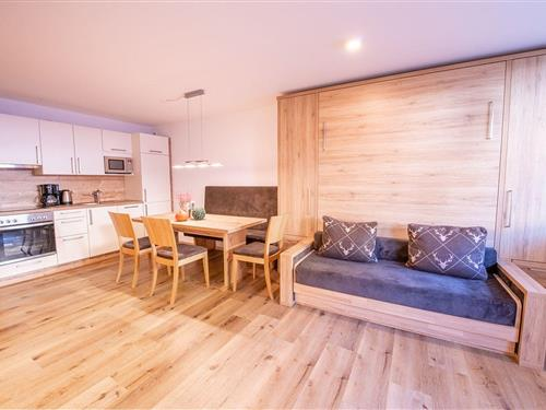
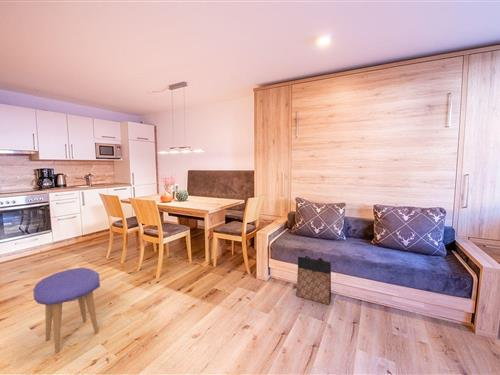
+ stool [32,267,101,354]
+ bag [295,255,332,305]
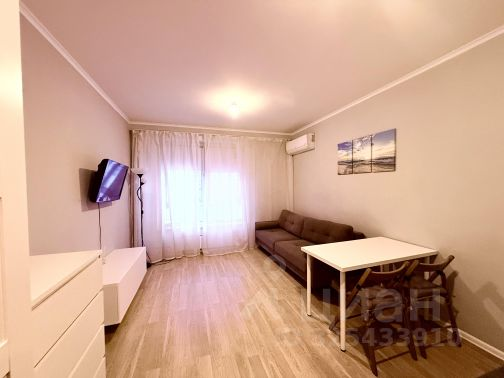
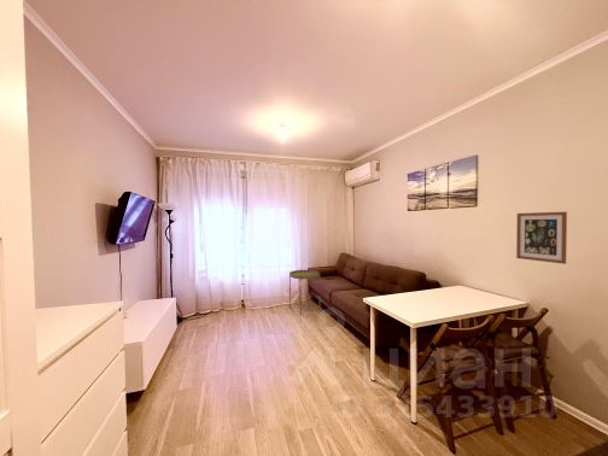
+ wall art [515,211,568,265]
+ side table [288,269,322,316]
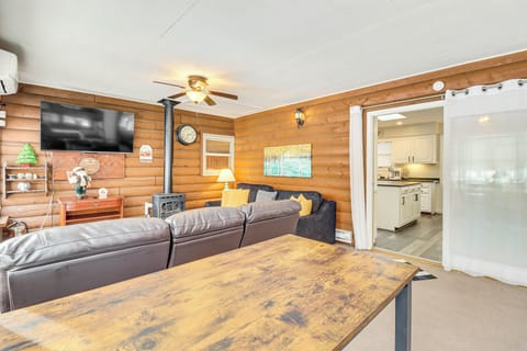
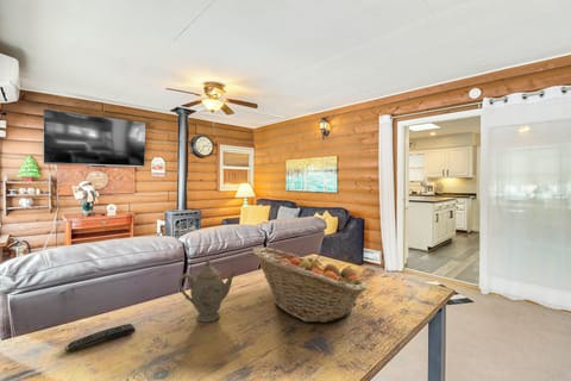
+ remote control [63,323,137,352]
+ fruit basket [252,246,369,324]
+ chinaware [177,258,238,324]
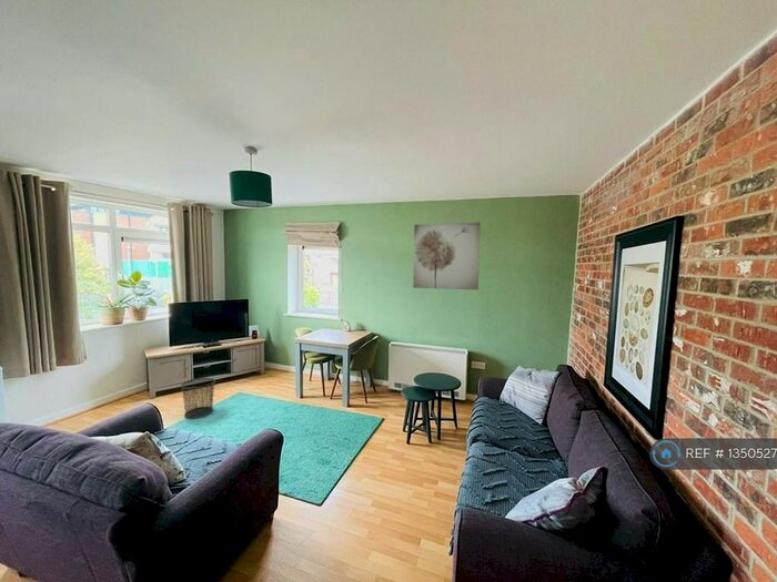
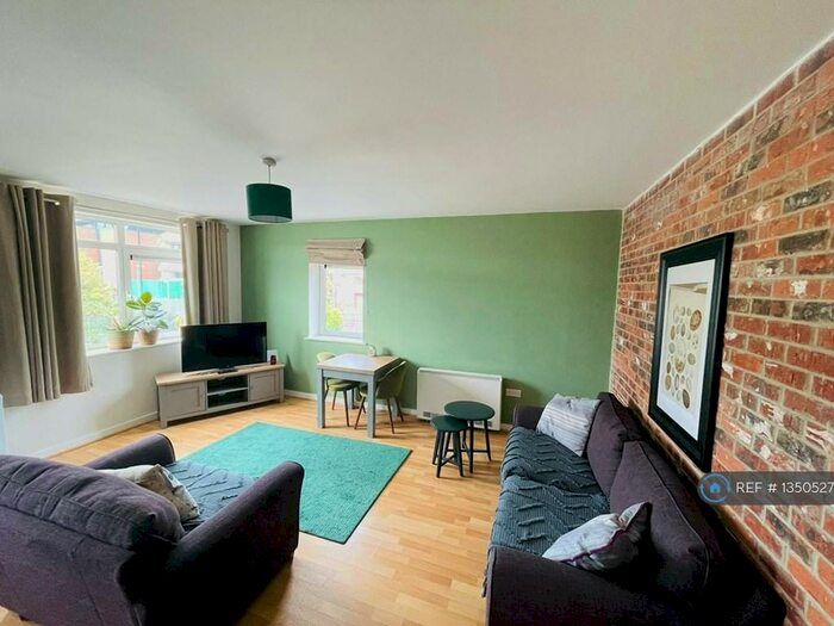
- wall art [412,222,482,290]
- waste bin [180,377,216,420]
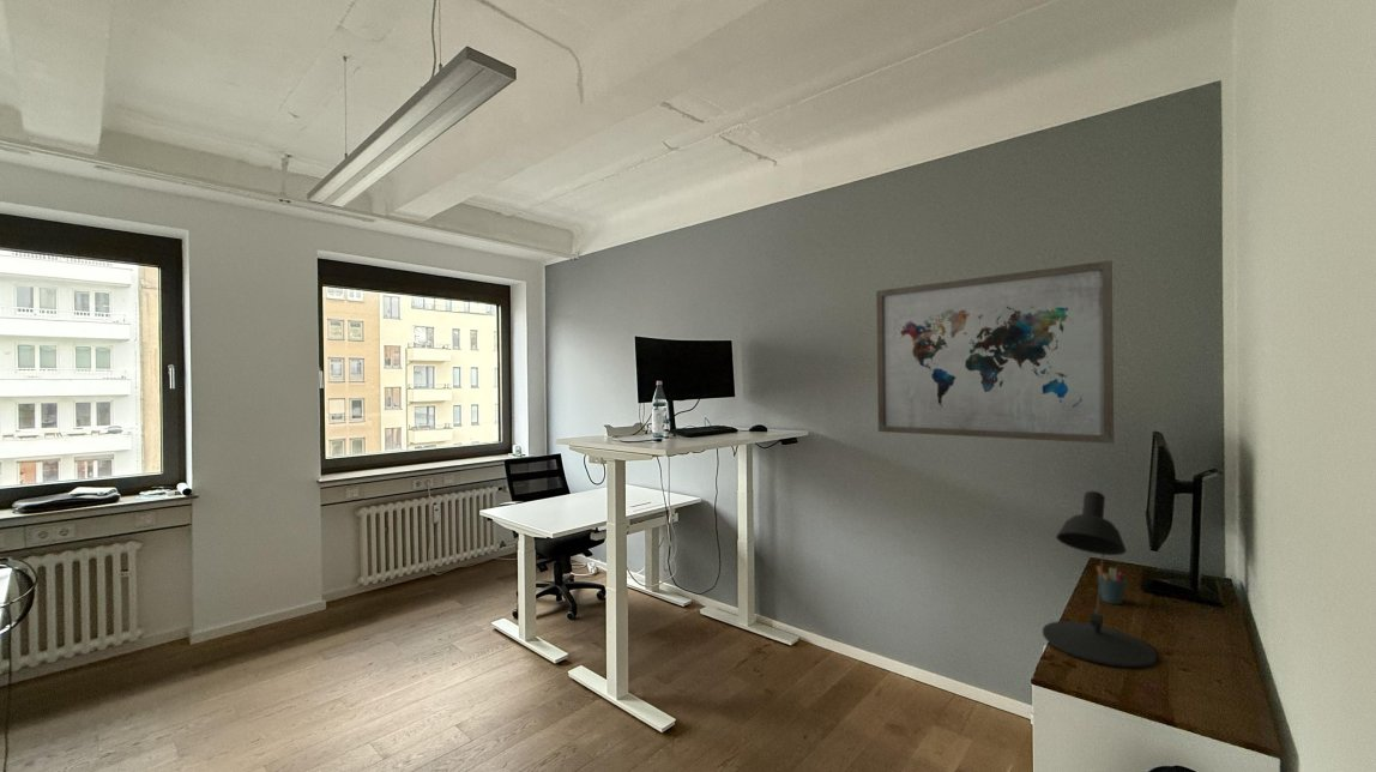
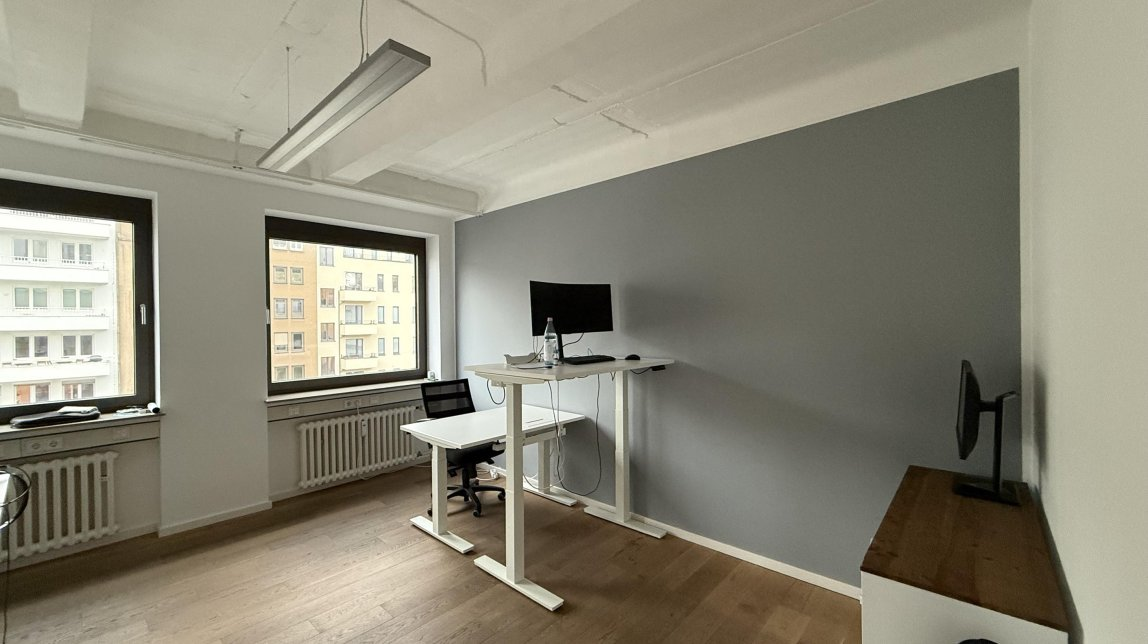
- wall art [875,259,1115,445]
- desk lamp [1042,490,1158,669]
- pen holder [1096,565,1128,605]
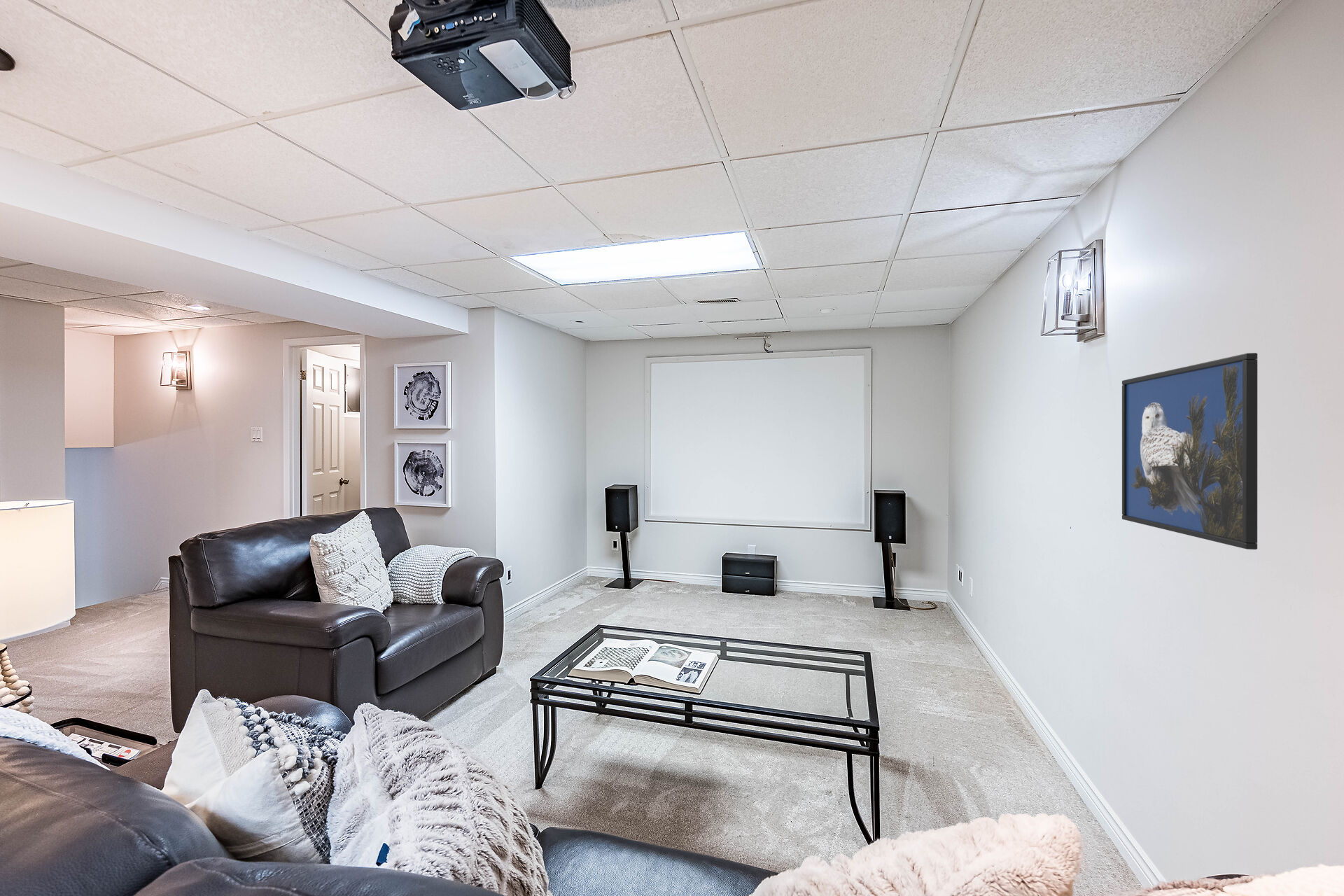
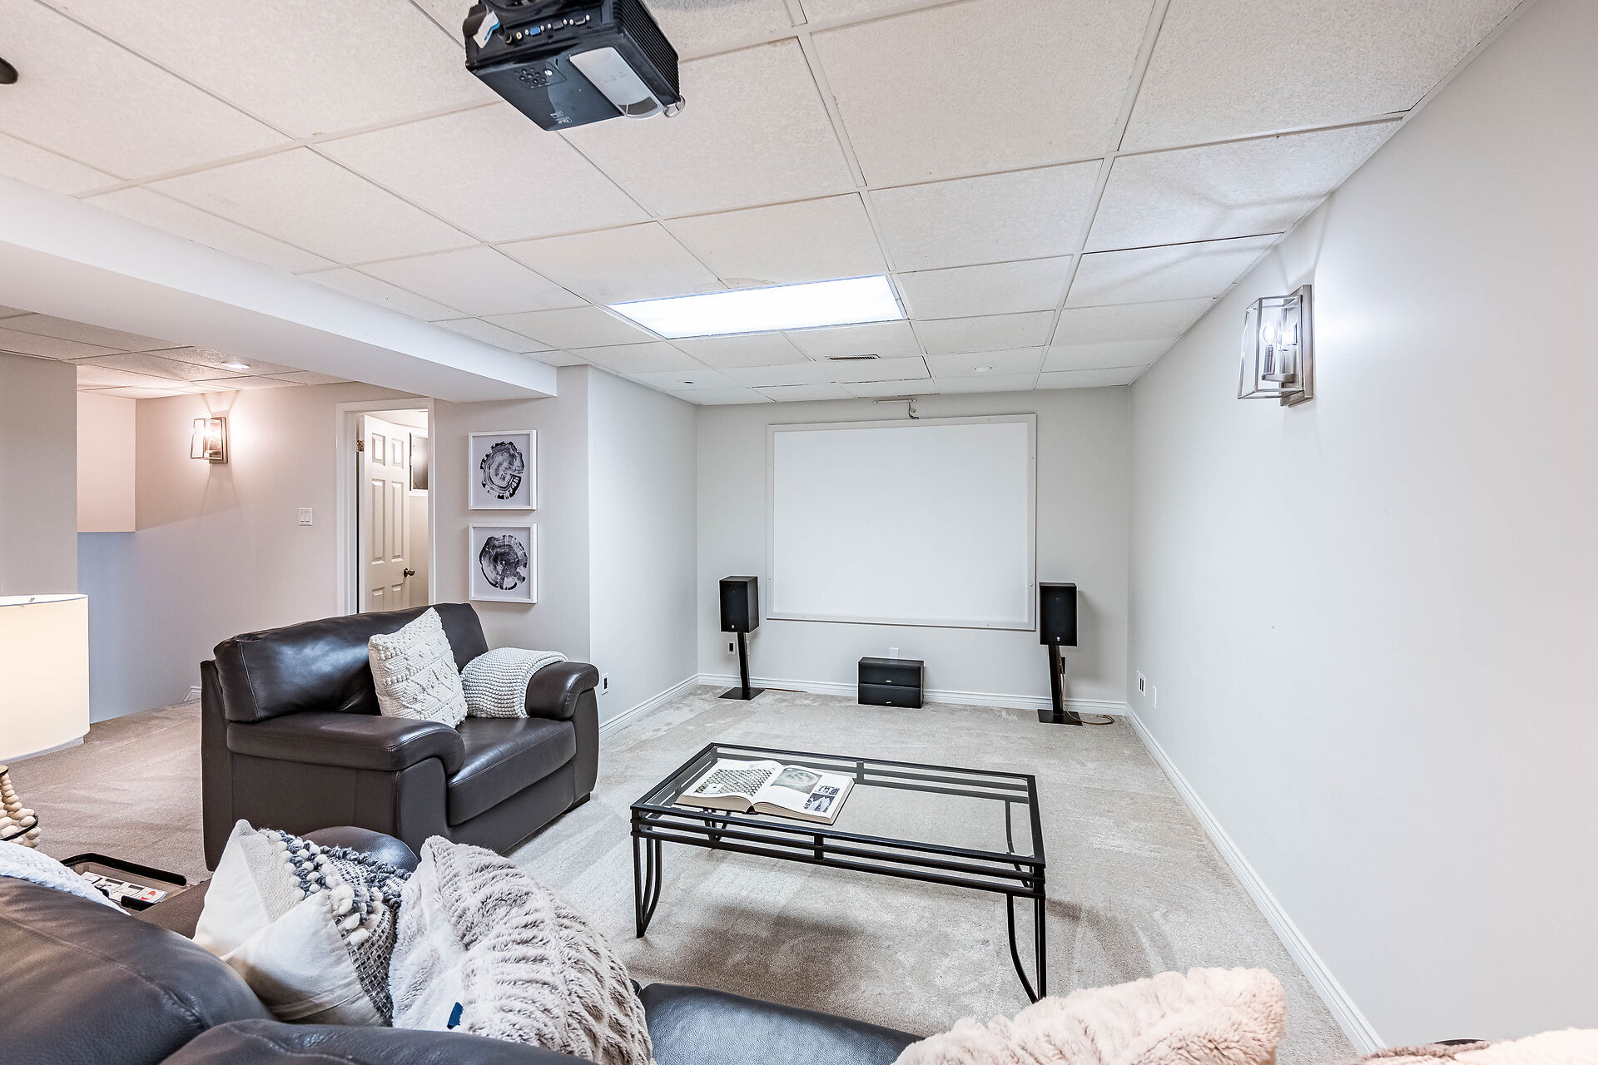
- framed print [1121,352,1258,550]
- - -
What's needed is an exact copy of the lines above from the one with "side table [288,269,322,316]" through the one with "- desk lamp [1042,490,1158,669]", both included; the pictures stay out.

+ side table [288,269,322,316]
+ remote control [63,323,137,352]
+ fruit basket [252,246,369,324]
+ chinaware [177,258,238,324]
- wall art [412,222,482,290]
- waste bin [180,377,216,420]
- wall art [875,259,1115,445]
- desk lamp [1042,490,1158,669]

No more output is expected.